Lipids have many subcategories, such as fats, waxes, and sterols.
Carbs consist of starches and sugars. In this event, the most common types of sugars you have to know are monosaccharides and disaccharides. Glucose, galactose and fructose are the three most common mono. and Maltose, Sucrose, and Lactose are the most common disaccharides. Starches are long chains of (most commonly) glucose that have two forms: amylose and amylopectin.
Proteins are polymers of amino acids. They are a source of Nitrogen in the diet and are necessary to live. Most protein rich food is eggs.
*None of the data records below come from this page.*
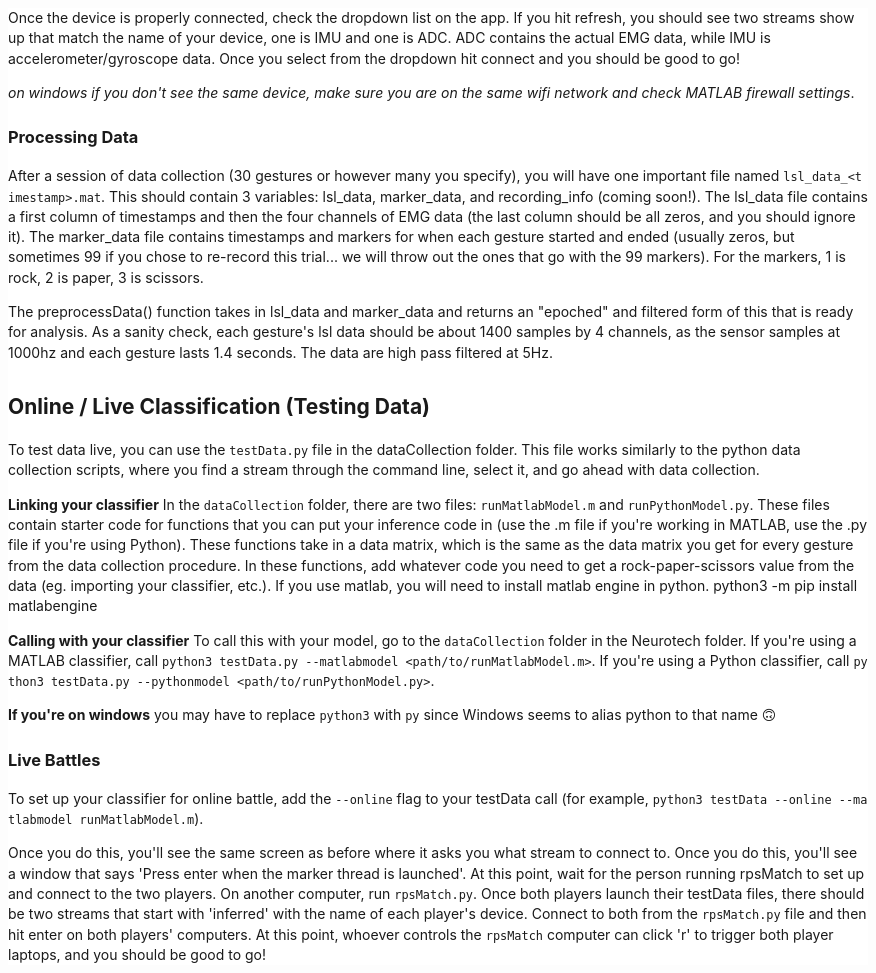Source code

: Once the device is properly connected, check the dropdown list on the app. If you hit refresh, you should see two streams show up that match the name of your device, one is IMU and one is ADC. ADC contains the actual EMG data, while IMU is accelerometer/gyroscope data. Once you select from the dropdown hit connect and you should be good to go!

*on windows if you don't see the same device, make sure you are on the same wifi network and check MATLAB firewall settings*.

### Processing Data
After a session of data collection (30 gestures or however many you specify), you will have one important file named `lsl_data_<timestamp>.mat`. This should contain 3 variables: lsl_data, marker_data, and recording_info (coming soon!). The lsl_data file contains a first column of timestamps and then the four channels of EMG data (the last column should be all zeros, and you should ignore it). The marker_data file contains timestamps and markers for when each gesture started and ended (usually zeros, but sometimes 99 if you chose to re-record this trial... we will throw out the ones that go with the 99 markers).  For the markers, 1 is rock, 2 is paper, 3 is scissors.

The preprocessData() function takes in lsl_data and marker_data and returns an "epoched" and filtered form of this that is ready for analysis. As a sanity check, each gesture's lsl data should be about 1400 samples by 4 channels, as the sensor samples at 1000hz and each gesture lasts 1.4 seconds. The data are high pass filtered at 5Hz.

## Online / Live Classification (Testing Data)

To test data live, you can use the `testData.py` file in the dataCollection folder. This file works similarly to the python data collection scripts, where you find
a stream through the command line, select it, and go ahead with data collection. 

**Linking your classifier**
In the `dataCollection` folder, there are two files: `runMatlabModel.m` and `runPythonModel.py`. These files contain starter code for functions that you can put your
inference code in (use the .m file if you're working in MATLAB, use the .py file if you're using Python). These functions take in a data matrix, which is the same as
the data matrix you get for every gesture from the data collection procedure. In these functions, add whatever code you need to get a rock-paper-scissors value from
the data (eg. importing your classifier, etc.). 
If you use matlab, you will need to install matlab engine in python.
python3 -m pip install matlabengine 

**Calling with your classifier**
To call this with your model, go to the `dataCollection` folder in the Neurotech folder. If you're using a MATLAB classifier, call `python3 testData.py --matlabmodel <path/to/runMatlabModel.m>`.
If you're using a Python classifier, call `python3 testData.py --pythonmodel <path/to/runPythonModel.py>`.

**If you're on windows** you may have to replace `python3` with `py` since Windows seems to alias python to that name 🙃

### Live Battles

To set up your classifier for online battle, add the `--online` flag to your testData call (for example, `python3 testData --online --matlabmodel runMatlabModel.m`).

Once you do this, you'll see the same screen as before where it asks you what stream to connect to. Once you do this, you'll see a window that says 'Press enter when the marker thread is launched'. At this point, wait for the person running rpsMatch to set up and connect to the two players. On another computer, run `rpsMatch.py`. Once both players launch their testData files, there should be two streams that start with 'inferred' with the name of each player's device. Connect to both from the `rpsMatch.py` file and then hit enter on both players' computers. At this point, whoever controls the `rpsMatch` computer can click 'r' to trigger both player laptops, and you should be good to go!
At the competition, you may be given a written test along with a lab. The most common test that you are expected to perform are Benedict's, Burets, Sudan IV/III, Grease Spot test, and Iodine. Benedict's tests for reducing sugars, Burets for proteins, Sudan and grease spot for fats and Iodine for starches. More in depth info about these test and their procedure can be found online.
You may also have to know about the periodic table. Know how to read chemical formulas, chemical bonds, and knowing what the abbreviations are.
Stations may be a way the event is run. Generally you will be crunched for time at some stations, and be left with too much time at others. If you are at a station that involves math, and you then run out of time; write down the numbers and question and use your extra time at the other stations to finish that question.
Because this event is new even when you feel lost, you may be surprised at how well you place. This event has little specific information available at this time, so a good binder is key.